# Anyone used this company



## kaacee (Nov 29, 2008)

Oponeo selling tyres at decent price, but not a company i am familiar with, hence heading.

Keith


----------



## WildThingsKev (Dec 29, 2009)

I bought a spare winter tyre from them 18 months ago, all went very smoothly and the tyre was recently manufactured. I seem to remember they are in Poland.

Kev


----------



## TeamRienza (Sep 21, 2010)

Yes I bought 4 Toyo HO9 winter tyres from them about a year ago.

Quick delivery and tyres only a couple of months old.

Happy to use them again.

Davy


----------



## icer (Dec 11, 2006)

Hi

Yes I have used them twice. Michelin Aglis this Feb and car winter tyres last year. Both sets were only a few months old.

The holding company is Polish but they also have a uk web address.
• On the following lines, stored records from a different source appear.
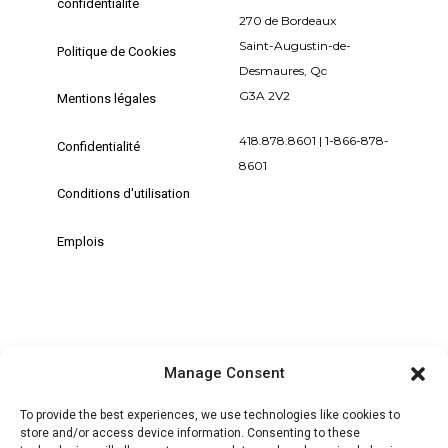
confidentialité
270 de Bordeaux
Saint-Augustin-de-
Politique de Cookies
Desmaures, Qc
G3A 2V2
Mentions légales
418.878.8601 | 1-866-878-
Confidentialité
8601
Conditions d'utilisation
Emplois
Manage Consent
+ MON COMPTE | SE CONNECTER /
S'ENREGISTRER
To provide the best experiences, we use technologies like cookies to
store and/or access device information. Consenting to these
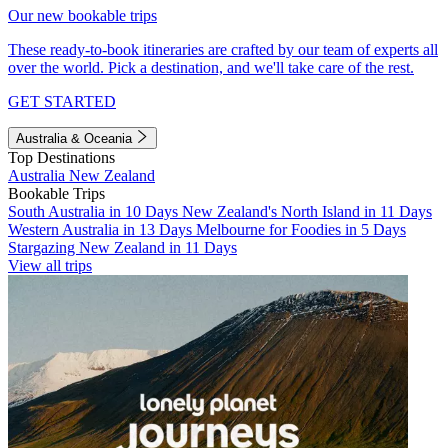
Our new bookable trips
These ready-to-book itineraries are crafted by our team of experts all
over the world. Pick a destination, and we'll take care of the rest.
GET STARTED
Australia & Oceania
Top Destinations
Australia
New Zealand
Bookable Trips
South Australia in 10 Days
New Zealand's North Island in 11 Days
Western Australia in 13 Days
Melbourne for Foodies in 5 Days
Stargazing New Zealand in 11 Days
View all trips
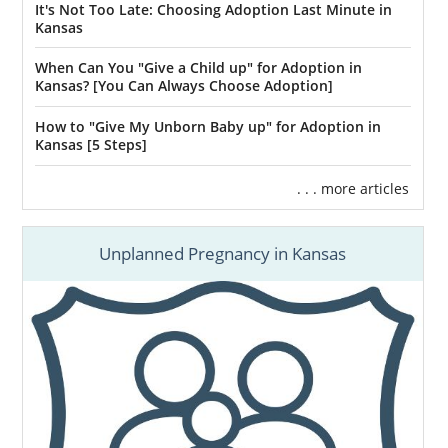
It's Not Too Late: Choosing Adoption Last Minute in
Kansas
When Can You "Give a Child up" for Adoption in
Kansas? [You Can Always Choose Adoption]
How to "Give My Unborn Baby up" for Adoption in
Kansas [5 Steps]
. . . more articles
Unplanned Pregnancy in Kansas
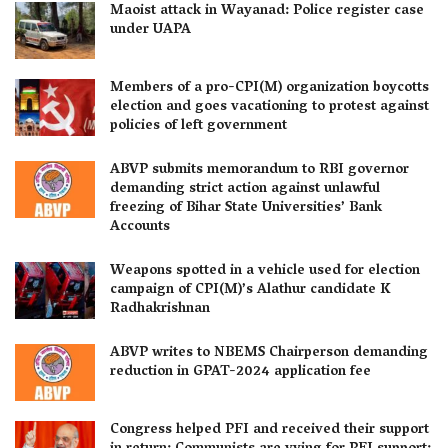
Maoist attack in Wayanad: Police register case
under UAPA
Members of a pro-CPI(M) organization boycotts
election and goes vacationing to protest against
policies of left government
ABVP submits memorandum to RBI governor
demanding strict action against unlawful
freezing of Bihar State Universities’ Bank
Accounts
Weapons spotted in a vehicle used for election
campaign of CPI(M)’s Alathur candidate K
Radhakrishnan
ABVP writes to NBEMS Chairperson demanding
reduction in GPAT-2024 application fee
Congress helped PFI and received their support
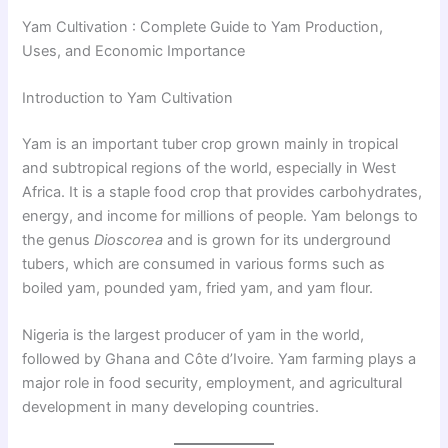
Yam Cultivation : Complete Guide to Yam Production,
Uses, and Economic Importance
Introduction to Yam Cultivation
Yam is an important tuber crop grown mainly in tropical
and subtropical regions of the world, especially in West
Africa. It is a staple food crop that provides carbohydrates,
energy, and income for millions of people. Yam belongs to
the genus
Dioscorea
and is grown for its underground
tubers, which are consumed in various forms such as
boiled yam, pounded yam, fried yam, and yam flour.
Nigeria is the largest producer of yam in the world,
followed by Ghana and Côte d’Ivoire. Yam farming plays a
major role in food security, employment, and agricultural
development in many developing countries.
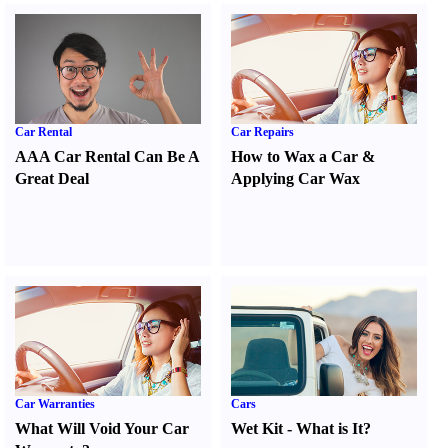
Car Rental
Car Repairs
AAA Car Rental Can Be A
How to Wax a Car
&
Great Deal
Applying Car Wax
Car Warranties
Cars
What Will Void Your Car
Wet Kit
-
What is It
?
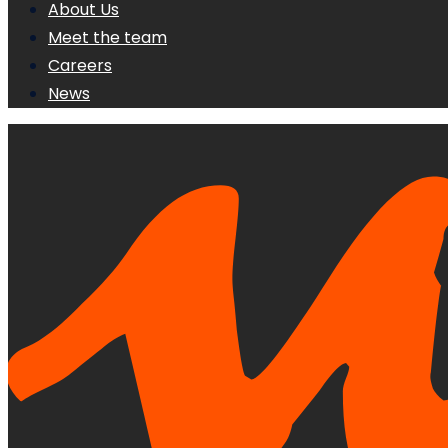
About Us
Meet the team
Careers
News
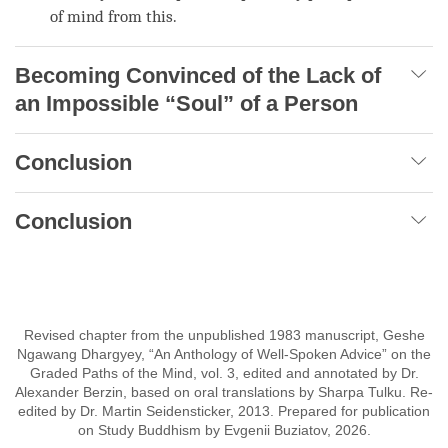
of mind
from this.
Becoming Convinced of the Lack of
an Impossible “Soul” of a Person
Conclusion
Conclusion
Revised chapter from the unpublished 1983 manuscript, Geshe
Ngawang Dhargyey, “An Anthology of Well-Spoken Advice” on the
Graded Paths of the Mind, vol. 3, edited and annotated by Dr.
Alexander Berzin, based on oral translations by Sharpa Tulku. Re-
edited by Dr. Martin Seidensticker, 2013. Prepared for publication
on Study Buddhism by Evgenii Buziatov, 2026.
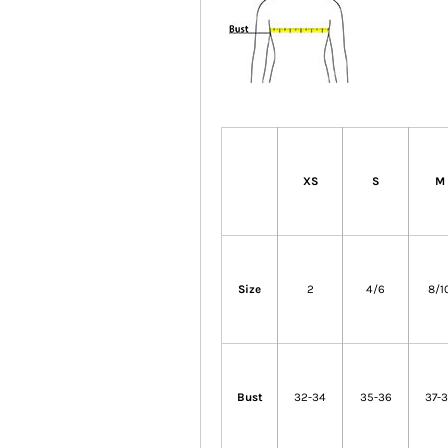
XS
S
M
Size
2
4/6
8/1
Bust
32-34
35-36
37-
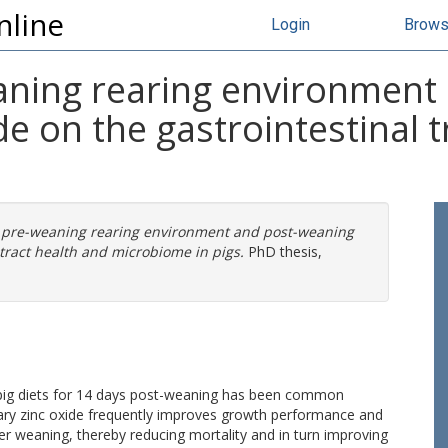
nline
Login
Brow
eaning rearing environment
de on the gastrointestinal 
f pre-weaning rearing environment and post-weaning
 tract health and microbiome in pigs.
PhD thesis,
n pig diets for 14 days post-weaning has been common
tary zinc oxide frequently improves growth performance and
er weaning, thereby reducing mortality and in turn improving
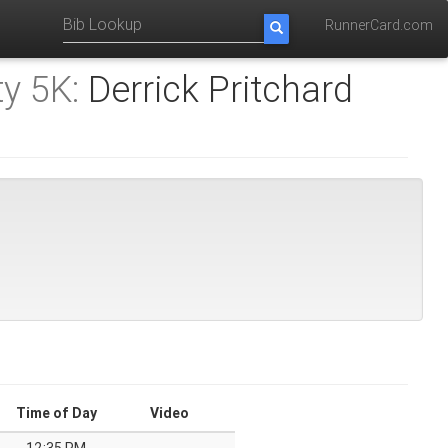
RunnerCard.com
y 5K:
Derrick Pritchard
Time of Day
Video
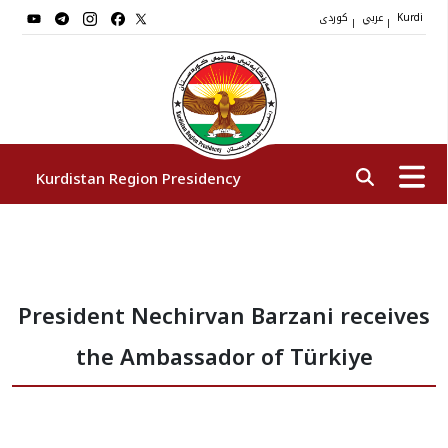
کوردی
عربي
|
|
Kurdi
Kurdistan Region Presidency
President
President Nechirvan Barzani receives
Vice Presidents
the Ambassador of Türkiye
The Presidency Staff
Institutions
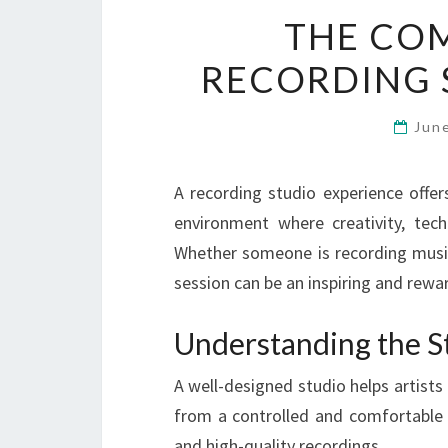
THE COM
RECORDING 
Jun
A recording studio experience offe
environment where creativity, tech
Whether someone is recording music,
session can be an inspiring and rewar
Understanding the S
A well-designed studio helps artists
from a controlled and comfortable 
and high-quality recordings.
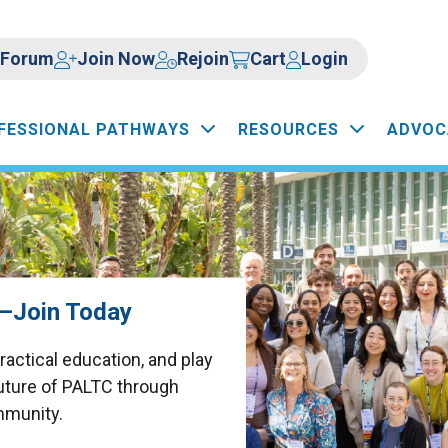
Forum
Join Now
Rejoin
Cart
Login
FESSIONAL PATHWAYS
RESOURCES
ADVOC
d—Join Today
actical education, and play
future of PALTC through
mmunity.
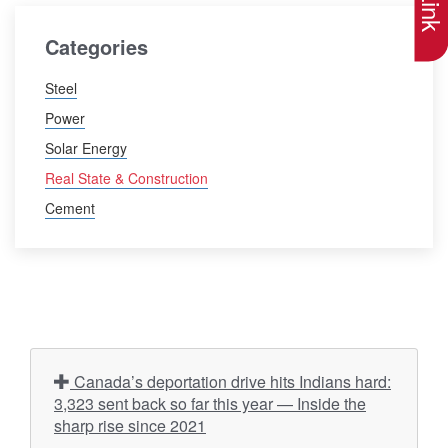
Categories
Steel
Power
Solar Energy
Real State & Construction
Cement
Canada’s deportation drive hits Indians hard:
3,323 sent back so far this year — Inside the
sharp rise since 2021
There was a discussion recently in which Openeo was mentioned if you type openeo into search it will bring it up.

Ian


----------



## Pudsey_Bear (Sep 25, 2008)

Never heard of them, but thanks for opening my eyes, looks like good prices.


----------



## flyinghigh (Dec 10, 2012)

Have just ordered two Michelin agilis alpin tyres yesterday from them,
Will let you know how quick they arrive,
And the age of the tyres, also does anyone know if it's a legal requirement to have winter tyres fitted to all wheels during winter in Europe or just the driven wheels with snow socks on the rear?
Sorry for slightly hijacking the thread 8O


----------



## flyinghigh (Dec 10, 2012)

Just two days for the tyres to arrive from Germany at no charge to me,
Very impressed,
Both tyres are dated 07/14 so not been hanging around too long,
All in all a very satisfactory purchase, I will use them again,


----------